* What you are asked to do *
Exactly as written, copy the lines that run from the start of the data below to the line containing "immunohistochemistry photomicrograph has", both ends included.

* Data segment *

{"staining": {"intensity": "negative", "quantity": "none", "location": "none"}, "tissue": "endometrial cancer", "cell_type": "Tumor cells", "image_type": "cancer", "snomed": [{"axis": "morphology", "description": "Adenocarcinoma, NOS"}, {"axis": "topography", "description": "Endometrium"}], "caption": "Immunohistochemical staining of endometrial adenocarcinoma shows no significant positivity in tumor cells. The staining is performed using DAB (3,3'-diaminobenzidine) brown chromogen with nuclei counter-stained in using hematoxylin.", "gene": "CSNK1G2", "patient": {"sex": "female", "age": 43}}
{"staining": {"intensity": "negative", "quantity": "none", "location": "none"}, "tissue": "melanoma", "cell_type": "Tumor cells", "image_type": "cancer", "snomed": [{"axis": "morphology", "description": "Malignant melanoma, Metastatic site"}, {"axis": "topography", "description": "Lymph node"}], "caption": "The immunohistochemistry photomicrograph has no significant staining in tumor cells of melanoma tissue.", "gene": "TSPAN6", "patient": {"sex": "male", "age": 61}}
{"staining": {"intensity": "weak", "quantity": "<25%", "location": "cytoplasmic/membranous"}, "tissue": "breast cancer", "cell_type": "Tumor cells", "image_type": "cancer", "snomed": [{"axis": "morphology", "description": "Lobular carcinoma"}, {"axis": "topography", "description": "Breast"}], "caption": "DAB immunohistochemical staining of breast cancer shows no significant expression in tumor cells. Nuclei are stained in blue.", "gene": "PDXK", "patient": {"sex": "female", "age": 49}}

* Response below *
{"staining": {"intensity": "negative", "quantity": "none", "location": "none"}, "tissue": "endometrial cancer", "cell_type": "Tumor cells", "image_type": "cancer", "snomed": [{"axis": "morphology", "description": "Adenocarcinoma, NOS"}, {"axis": "topography", "description": "Endometrium"}], "caption": "Immunohistochemical staining of endometrial adenocarcinoma shows no significant positivity in tumor cells. The staining is performed using DAB (3,3'-diaminobenzidine) brown chromogen with nuclei counter-stained in using hematoxylin.", "gene": "CSNK1G2", "patient": {"sex": "female", "age": 43}}
{"staining": {"intensity": "negative", "quantity": "none", "location": "none"}, "tissue": "melanoma", "cell_type": "Tumor cells", "image_type": "cancer", "snomed": [{"axis": "morphology", "description": "Malignant melanoma, Metastatic site"}, {"axis": "topography", "description": "Lymph node"}], "caption": "The immunohistochemistry photomicrograph has no significant staining in tumor cells of melanoma tissue.", "gene": "TSPAN6", "patient": {"sex": "male", "age": 61}}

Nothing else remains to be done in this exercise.